The problem here is whether or not we can trust these polls, as Hungarian pollsters are anything but neutral, and no Western firm like YouGov has ever ventured there. Foreign observers estimate that as many pollsters are biased towards the opposition as towards the government, but those linked to the government publish polls more often, and we know from our own experience how biased polling can create a narrative in public opinion. The reassuring part is that Fidesz is nevertheless predicted around 10% down on the result at the previous election in 2022, while Tisza are predicted 10% up on United For Hungary, the now defunct coalition that represented the opposition four years ago. But this would put Tisza ahead by only a tiny margin, and the seat projections based on the most recent batch of polls hint at a hung Parliament, with Tisza missing a majority by just one seat.

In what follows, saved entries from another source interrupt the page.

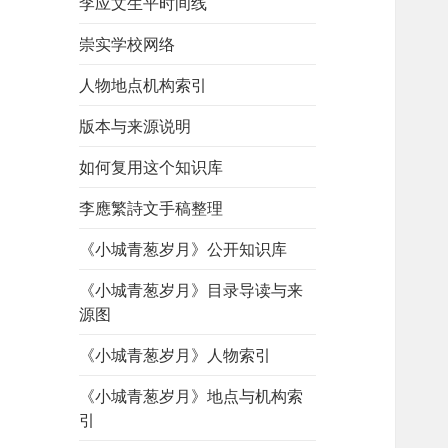
李应文生平时间线
崇实学校网络
人物地点机构索引
版本与来源说明
如何复用这个知识库
李應繁詩文手稿整理
《小城青葱岁月》公开知识库
《小城青葱岁月》目录导读与来
源图
《小城青葱岁月》人物索引
《小城青葱岁月》地点与机构索
引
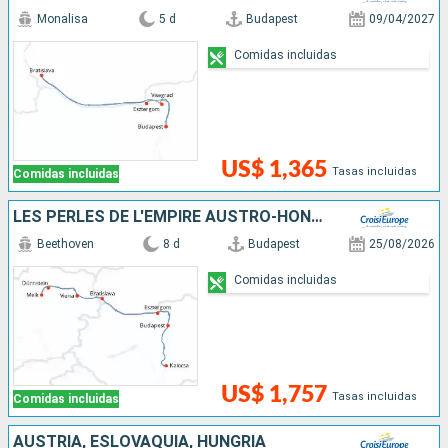
Monalisa
5 d
Budapest
09/04/2027
Comidas incluidas
US$ 1,365
Tasas incluidas
Comidas incluidas
LES PERLES DE L'EMPIRE AUSTRO-HONGROIS
Beethoven
8 d
Budapest
25/08/2026
Comidas incluidas
US$ 1,757
Tasas incluidas
Comidas incluidas
AUSTRIA, ESLOVAQUIA, HUNGRÍA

Of course, 74 days is long enough for this to change favourably, especially as the most recent developments have not yet had an impact on voting intentions. Two small opposition parties had already indicated they would not stand months ago, and three more have made the same decision in mid-January. This proves that Hungarian politicians are smarter than ours, as they can resist the urge to stand at all costs to "send a message" and thusly split the opposition vote. It may not bring Tisza many additional votes per se, but it may also help boost the momentum in their favour. The rest of the European Union, with one or two exceptions, surely hope that Orbán will be ousted, thusly removing a major thorn in their arse, mostly but not exclusively over aid to Ukraine. If he stays and continues to act as Putin's Fifth Column, the EU still have their nuclear option, removing Hungary's voting rights in the European Commission and the European Council. That would be quite brutal, but would send just the right message to Moscow and Washington. The EU seems to have found a new pair of baws behind the sofa, to strike back at Trump over Greenland, and won. So I would certainly not rule out radical action as their contingency plan to remove hostile action from within. Even if Orbán's defeat would be a much cleaner way to achieve the same goal, and the one we can all wish comes true.
If you’re gonna try to kill the king, you can’t miss.